1. CT

    We’ve got bush!

  2. I’d love to see her naked.

  3. Jennifer Loce Hewitt, pelease tale note.

  4. joe

    I just went to the Jenny McCarthy grooming school.

  5. Pierce Bronzetan

    If you squint it DOES look like she has a huge bush… but also hairy tits… which is kinda hot.

  6. Frank Burns

    Up next on Celebrity Rehab: Katy Perry talks to Dr. Drew about her vajazzling addiction.

  7. Is it too soon for me to make another Daniel Radcliffe joke? Yeah, I thought so.

  8. JayJ

    Looks like Bella isn’t the only one having sex with a Twilight vampire…

  9. Crabby Old Guy

    I want to see her completely naked before her thighs get their own zip codes – well, then I guess I’d still want to see her naked – but from the hips up. Yeah, that’s why the gals call me, “Mr. Sensitive”.

    • We’ll just call you Mr.Pedo. You can still pretend to be straight though. No worries.

      • BlubboThe Clown

        Oh what, are we pretending that finding any female under the age of 30 attractive now makes you a “pedophile?” Yes, by all means lets keep pushing the envelope of paranoid hysteria, America. Why not just wrap your women in a burqua and get it over with? You wouldn’t want to be a PEDOPHILE looking at a 25 year old woman, would you?

      • That’s not what I was talking about. Katy’s hot.
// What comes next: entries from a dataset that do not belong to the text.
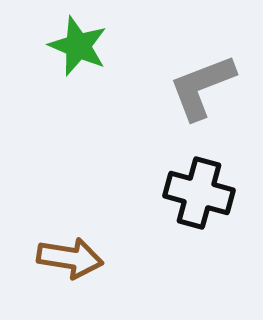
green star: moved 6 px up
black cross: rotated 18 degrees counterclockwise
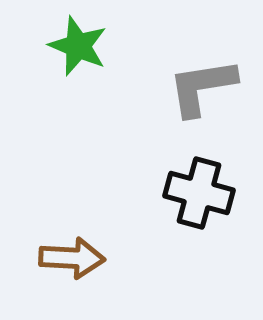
gray L-shape: rotated 12 degrees clockwise
brown arrow: moved 2 px right; rotated 6 degrees counterclockwise
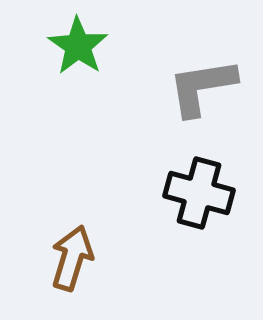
green star: rotated 12 degrees clockwise
brown arrow: rotated 76 degrees counterclockwise
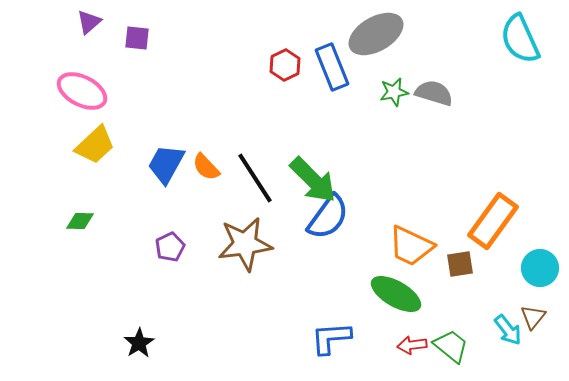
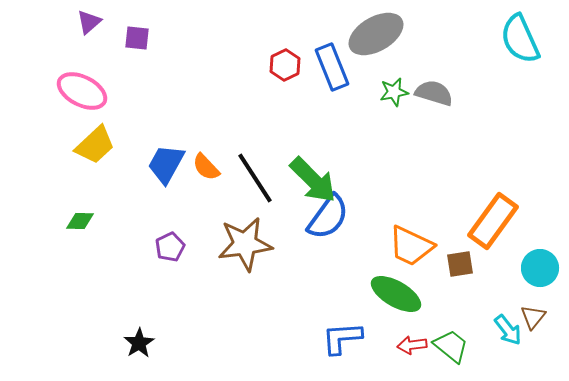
blue L-shape: moved 11 px right
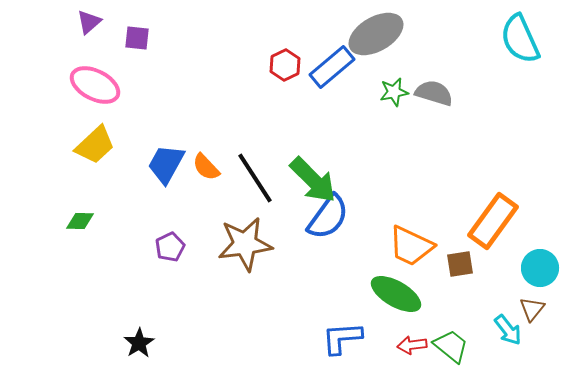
blue rectangle: rotated 72 degrees clockwise
pink ellipse: moved 13 px right, 6 px up
brown triangle: moved 1 px left, 8 px up
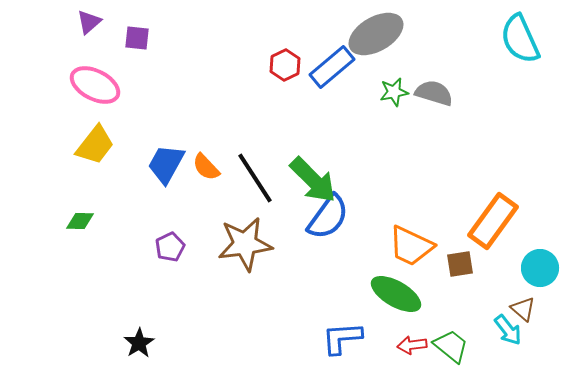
yellow trapezoid: rotated 9 degrees counterclockwise
brown triangle: moved 9 px left; rotated 28 degrees counterclockwise
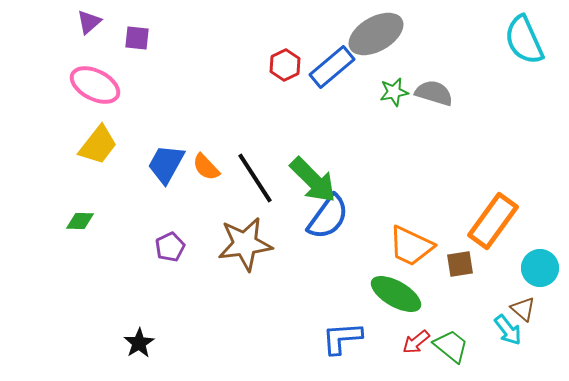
cyan semicircle: moved 4 px right, 1 px down
yellow trapezoid: moved 3 px right
red arrow: moved 4 px right, 3 px up; rotated 32 degrees counterclockwise
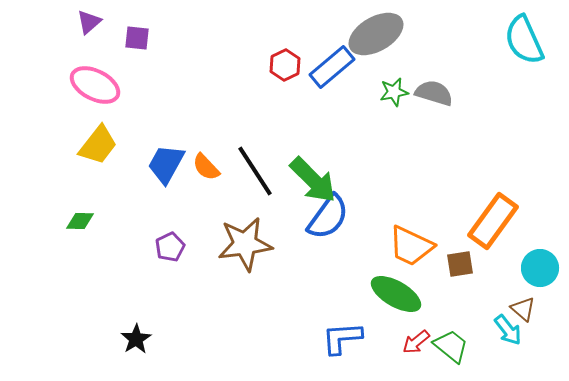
black line: moved 7 px up
black star: moved 3 px left, 4 px up
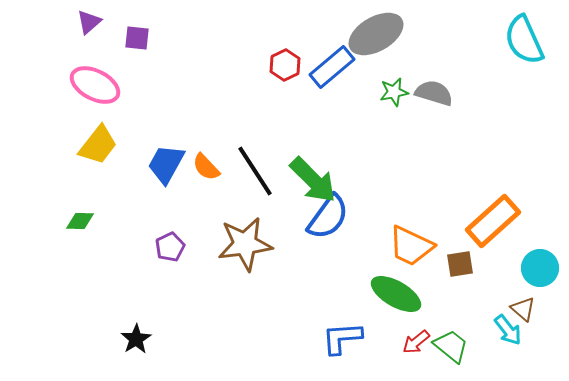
orange rectangle: rotated 12 degrees clockwise
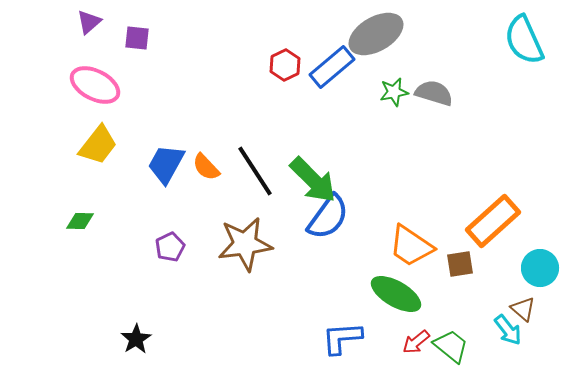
orange trapezoid: rotated 9 degrees clockwise
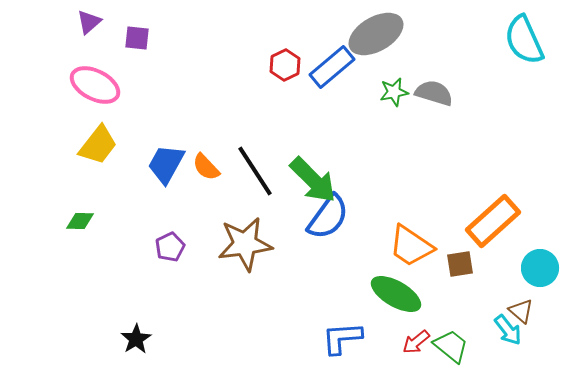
brown triangle: moved 2 px left, 2 px down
I was referring to the douche talking about fat on a girl who is nowhere close to it.

      • Mike Walker

        Lighten up, Jumbo.

      • pissed off doood

        tony, you’re not funny and nobody likes you.
        please go away or at the very least change your name and try to start over with a clean slate.

      • tony is a fat ugly female

        Fuck you old loser fat cunt :)

      • Bob

        Your post has lfetid the level of debate

  10. cc

    Against my better judgement I actually watched her performance last night. She would never have made it past the first round of American Idol. She can’t sing for shit.

  11. instahater

    Oh god. She have moved to the nude glitter body suit phase of the Brittany Spears rise and fall model. This will be followed by becoming a baby factory, ending in public head shaving. Enjoy it while it lasts boys.

  12. The Winchester

    Why does her face perpetually have that look of a child who just brought her parents a fresh turd out of the toilet?

    *Listens to Teenage Dream*

    Ahhh. It all makes sense now.

  13. amanda

    The traveler has come

  14. Bongo

    My god, it’s full of stars!

  15. My erection just got an erection.

  16. This is why you don’t let Elton John jerk off on your bodysuit.

  17. Mama Pinkus

    There is a fat girl desperately trying to get out of Ms. Perry.

  18. Bigalkie


  19. layla

    at first i thought it said MunchMore…same difference

  20. weaselmouse

    Hollywood has been passing that glittery catsuit around for ages now. I’m surprised no one’s found Britney Spears’ leftover fritos in the secret pocket of that thing yet.

  21. valen001

    I do like sprinkles on my cupcakes. :)

  22. brit

    Your move, Jennifer Love Hewitt

  23. doogleberg

    Does these tights make my bush look fat?

  24. Alison

    Britney wore it so much better.

  25. Wait, wasn’t she the villain in “Gem”?

  26. mi

    wanna see her fully naked

  27. The Everlasting Know-it-all

    She’s got quite the growler goin’ on.